**Problem description:** Each entry below should be output exactly, apart from its images.

Saved entries:
+===+
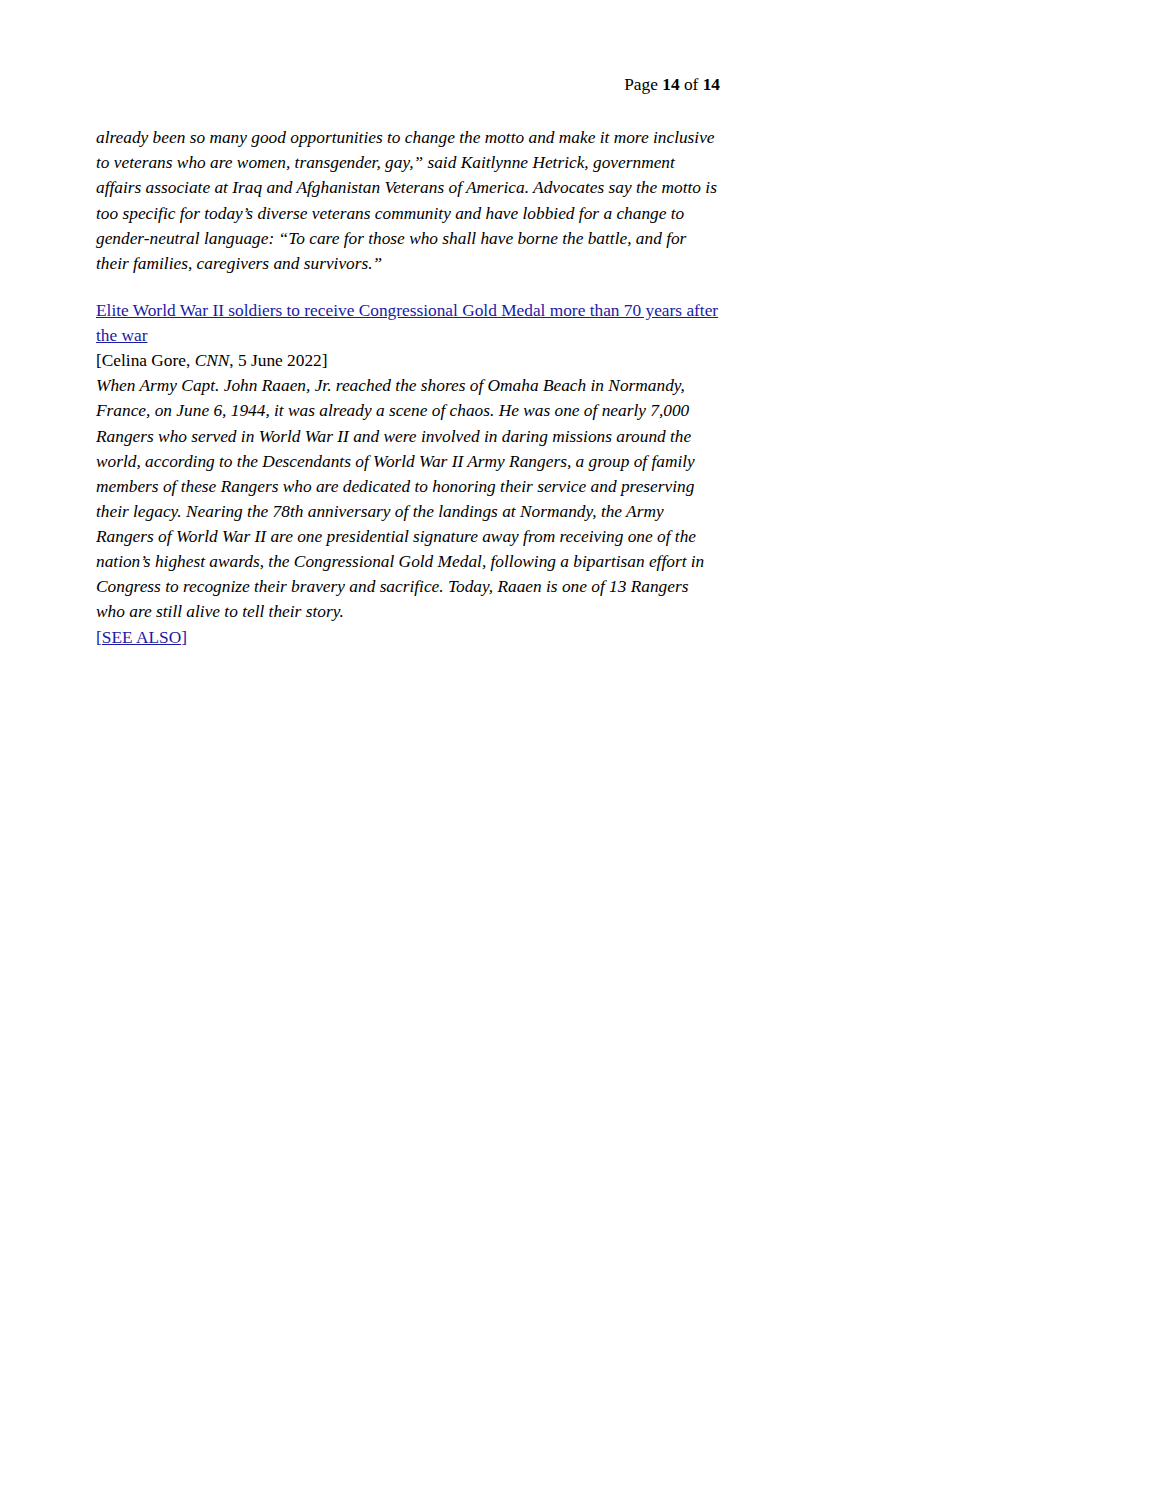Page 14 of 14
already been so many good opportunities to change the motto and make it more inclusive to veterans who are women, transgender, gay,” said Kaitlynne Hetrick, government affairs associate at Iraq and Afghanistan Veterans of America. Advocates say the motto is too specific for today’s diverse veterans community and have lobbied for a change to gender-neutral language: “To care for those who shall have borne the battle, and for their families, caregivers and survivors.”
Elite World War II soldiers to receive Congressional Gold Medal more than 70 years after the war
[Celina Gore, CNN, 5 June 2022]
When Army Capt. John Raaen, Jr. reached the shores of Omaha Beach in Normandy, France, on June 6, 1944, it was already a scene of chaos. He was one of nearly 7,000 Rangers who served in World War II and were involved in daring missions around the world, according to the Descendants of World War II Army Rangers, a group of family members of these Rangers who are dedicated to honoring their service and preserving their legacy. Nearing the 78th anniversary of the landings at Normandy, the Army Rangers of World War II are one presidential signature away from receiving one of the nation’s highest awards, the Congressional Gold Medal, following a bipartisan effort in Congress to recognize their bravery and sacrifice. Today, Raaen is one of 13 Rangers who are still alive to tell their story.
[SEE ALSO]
+===+
**Exercise result:**
Page 14 of 14
already been so many good opportunities to change the motto and make it more inclusive to veterans who are women, transgender, gay,” said Kaitlynne Hetrick, government affairs associate at Iraq and Afghanistan Veterans of America. Advocates say the motto is too specific for today’s diverse veterans community and have lobbied for a change to gender-neutral language: “To care for those who shall have borne the battle, and for their families, caregivers and survivors.”
Elite World War II soldiers to receive Congressional Gold Medal more than 70 years after the war
[Celina Gore, CNN, 5 June 2022]
When Army Capt. John Raaen, Jr. reached the shores of Omaha Beach in Normandy, France, on June 6, 1944, it was already a scene of chaos. He was one of nearly 7,000 Rangers who served in World War II and were involved in daring missions around the world, according to the Descendants of World War II Army Rangers, a group of family members of these Rangers who are dedicated to honoring their service and preserving their legacy. Nearing the 78th anniversary of the landings at Normandy, the Army Rangers of World War II are one presidential signature away from receiving one of the nation’s highest awards, the Congressional Gold Medal, following a bipartisan effort in Congress to recognize their bravery and sacrifice. Today, Raaen is one of 13 Rangers who are still alive to tell their story.
[SEE ALSO]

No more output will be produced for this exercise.